● Work to be completed
Find the string "CMakeList" in the listing below and return each line it appears in.
*** Opening of Data shown ***
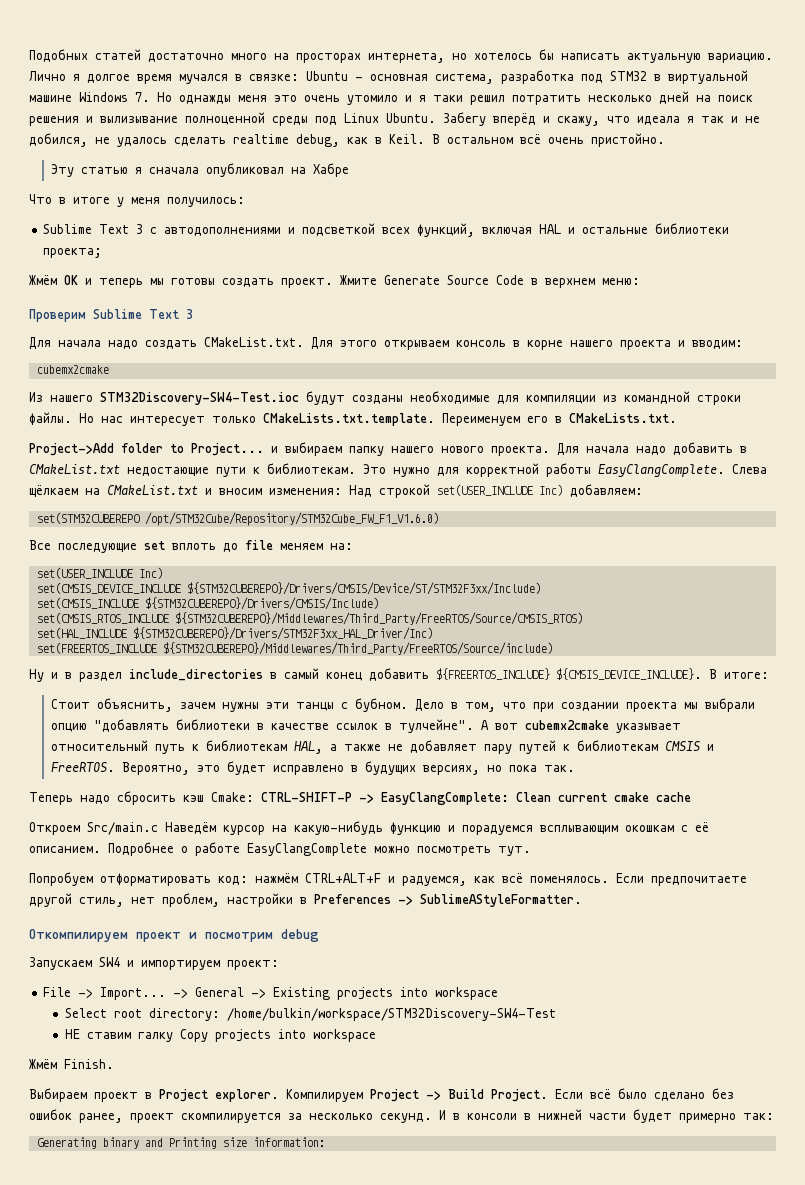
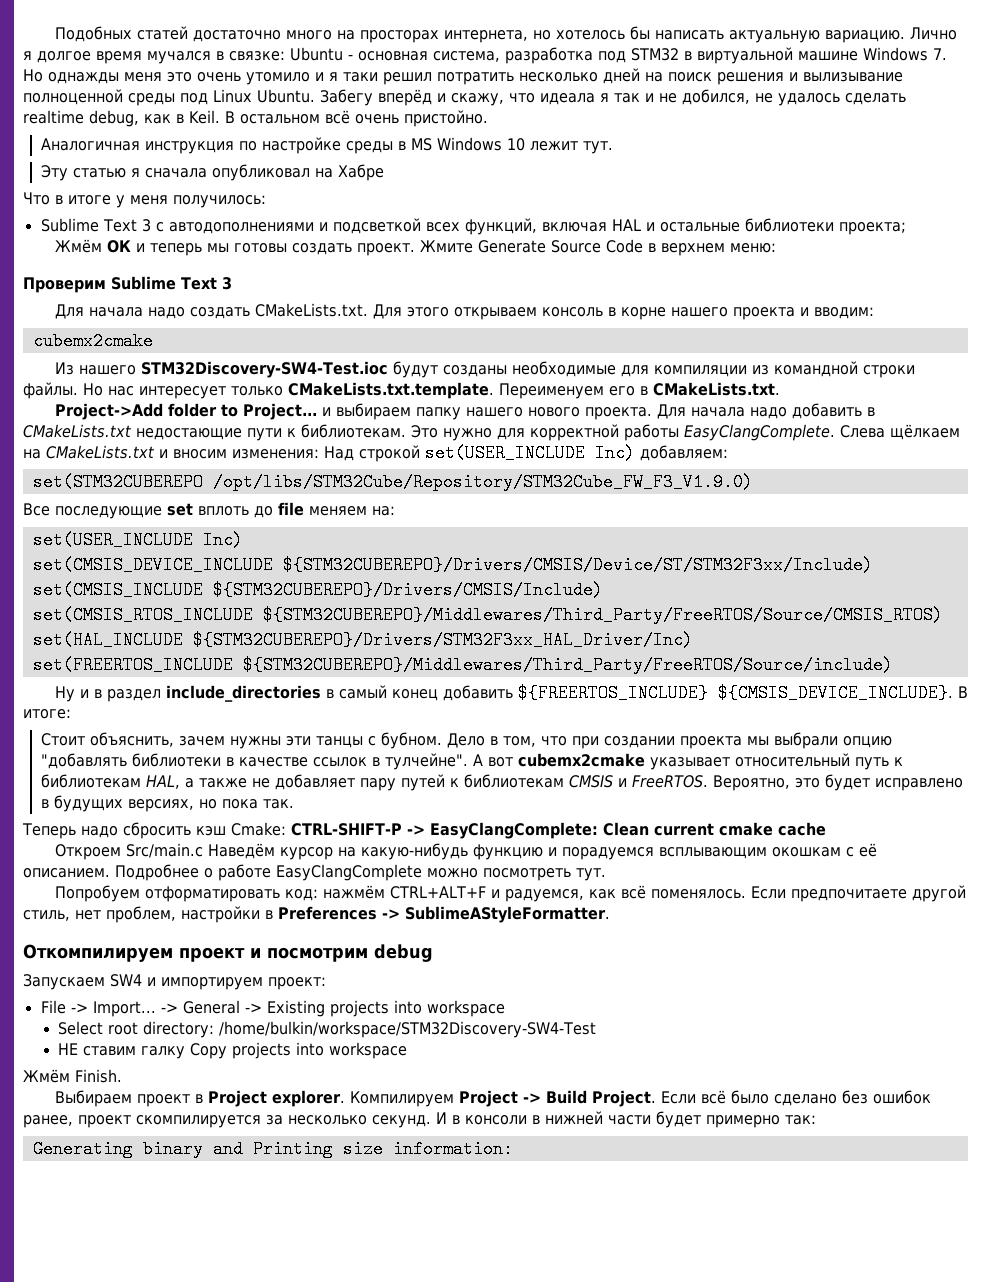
(665, 140) none -> [40,137,613,154] // Аналогичная инструкция по настройке среды в MS Windows 10 лежит тут.
[204,337,304,347] CMakeList.txt. -> [254,303,368,317] CMakeLists.txt.
[29,464,120,475] CMakeList.txt -> [23,424,132,438] CMakeLists.txt
[107,485,198,496] CMakeList.txt -> [46,445,155,459] CMakeLists.txt
[144,512,439,526] /opt/STM32Cube/Repository/STM32Cube_FW_F1_V1.6.0) -> [212,473,753,491] /opt/libs/STM32Cube/Repository/STM32Cube_FW_F3_V1.9.0)

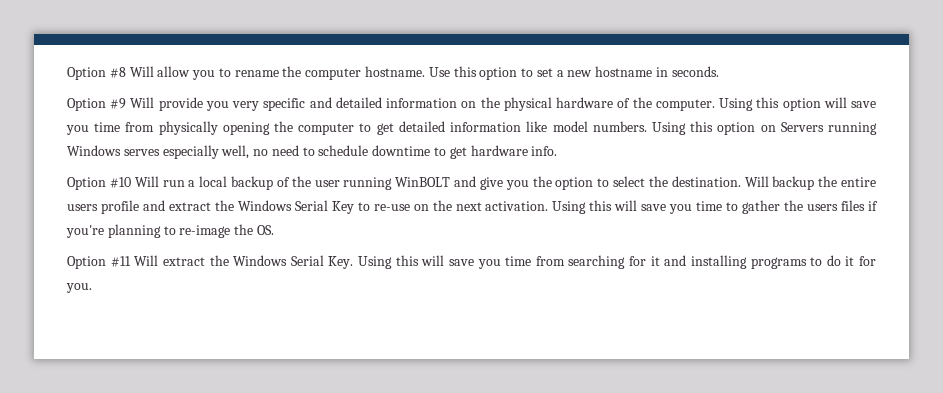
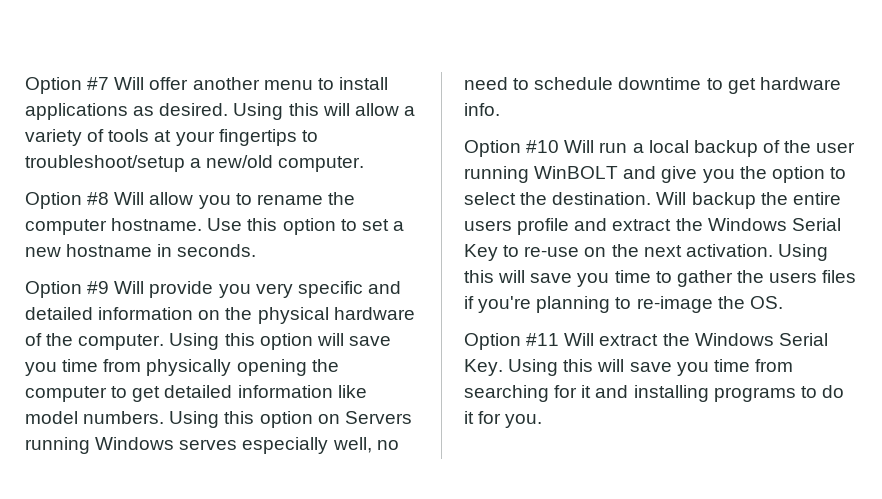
[67,67,106,80] Option -> [25,77,388,94] [25,103,415,120] [25,129,318,146] [25,155,365,172] [25,192,82,209] Option #7 Will offer another menu to install applications as desired. Using this will allow a variety of tools at your fingertips to troubleshoot/setup a new/old computer. // Option

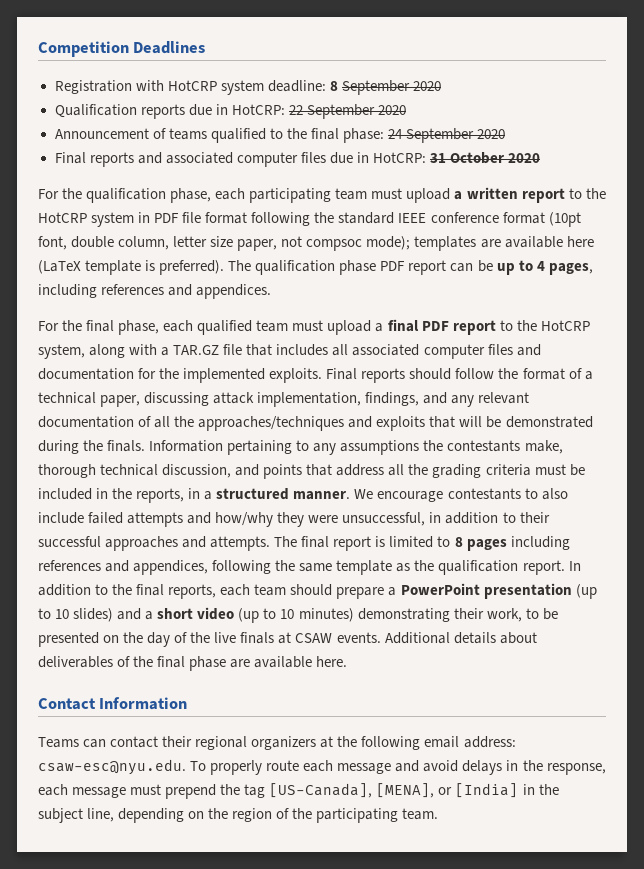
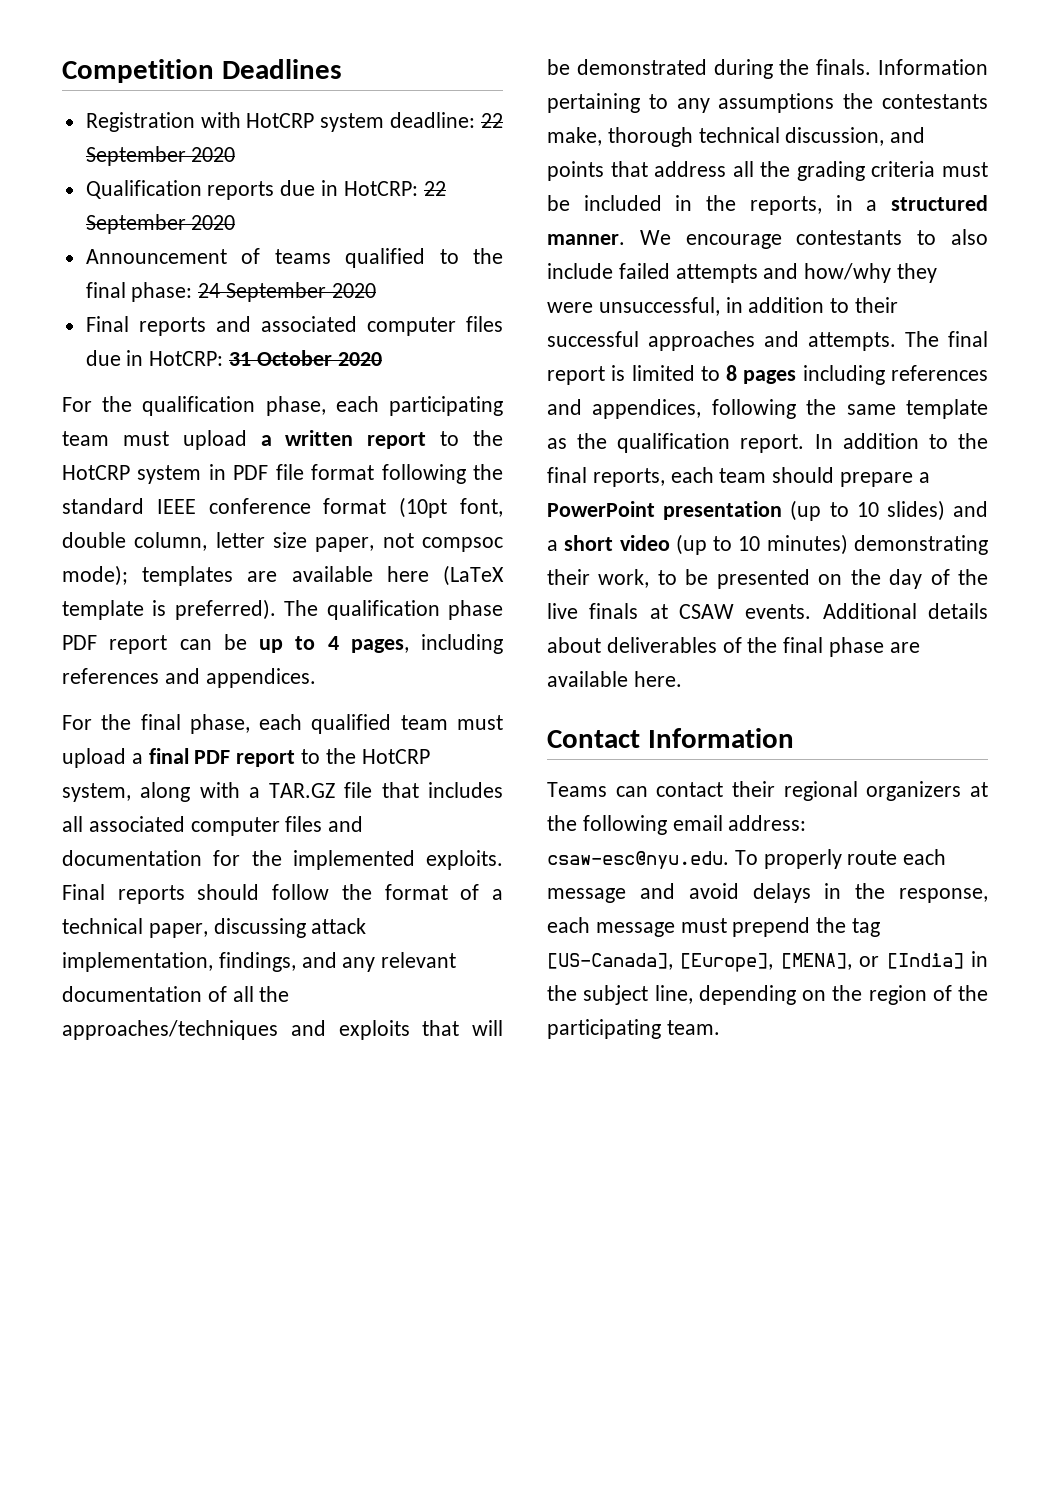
[329,81,338,91] 8 -> [481,113,503,128] 22
(373, 790) none -> [680,953,774,972] [Europe],

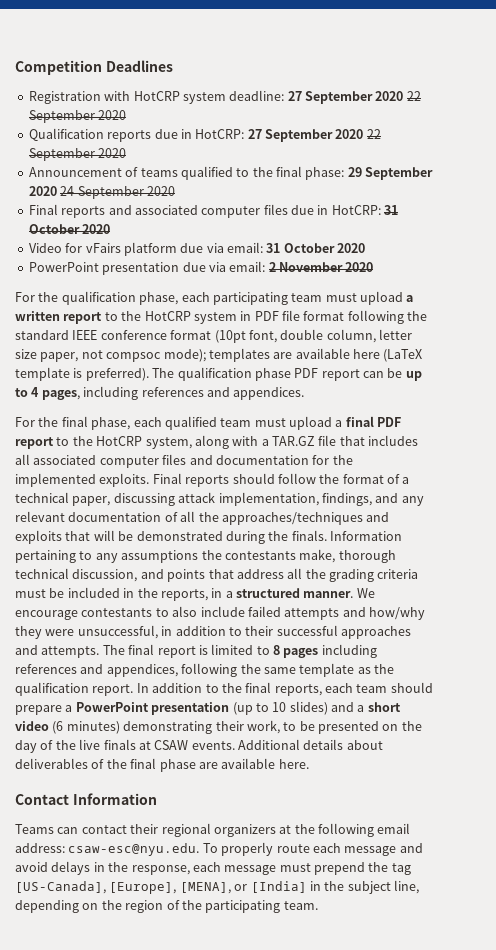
(476, 120) none -> [287,91,404,104] 27 September 2020
(418, 188) none -> [247,129,364,142] 27 September 2020
(193, 292) none -> [347,167,434,180] [28,186,57,196] 29 September 2020
(382, 359) none -> [28,242,366,256] [28,261,374,275] // Video for vFairs platform due via email: 31 October 2020 // PowerPoint presentation due via email: 2 November 2020
[675,534,761,555] (up to 10 -> [52,721,64,734] (6

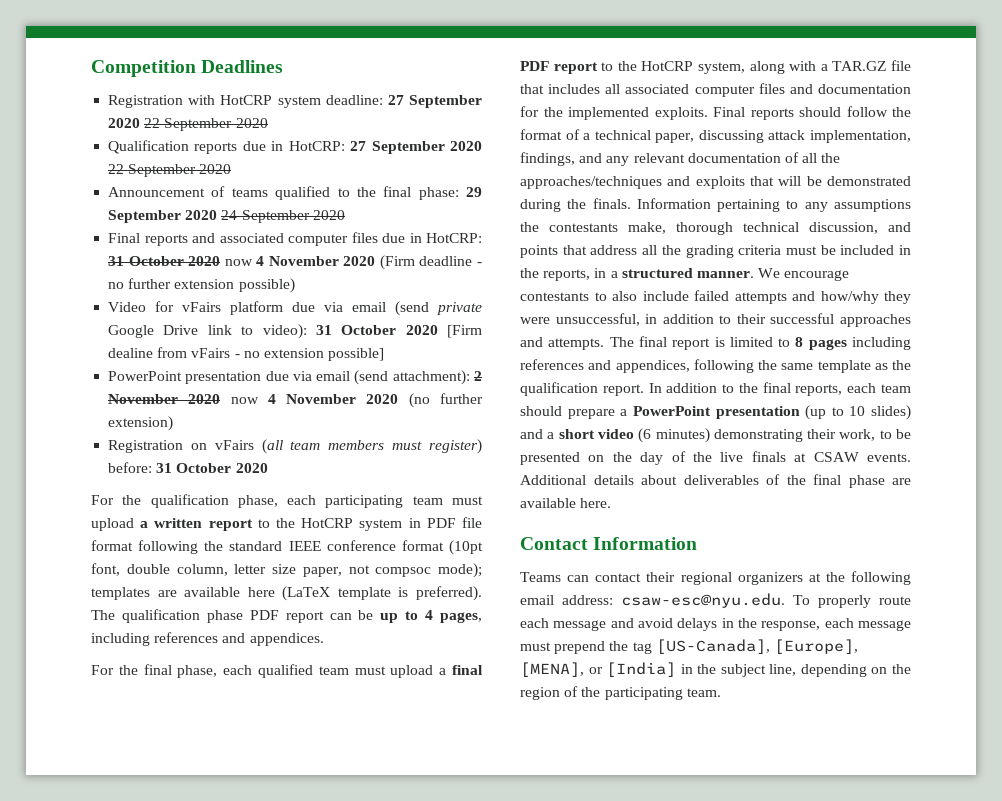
(111, 229) none -> [224,255,483,270] [108,278,295,293] now 4 November 2020 (Firm deadline - no further extension possible)
[227,242,366,253] email: 31 October 2020 -> [352,301,482,316] [108,324,482,339] [108,347,385,361] email (send private Google Drive link to video): 31 October 2020 [Firm dealine from vFairs - no extension possible]
[229,261,266,272] email: -> [316,370,470,385] email (send attachment):
(374, 267) none -> [230,393,483,408] [108,416,174,431] [108,439,482,454] [108,462,268,473] now 4 November 2020 (no further extension) // Registration on vFairs (all team members must register) before: 31 October 2020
*** Close of Data shown ***
● Response area
[204,337,304,347] CMakeList.txt. -> [254,303,368,317] CMakeLists.txt.
[29,464,120,475] CMakeList.txt -> [23,424,132,438] CMakeLists.txt
[107,485,198,496] CMakeList.txt -> [46,445,155,459] CMakeLists.txt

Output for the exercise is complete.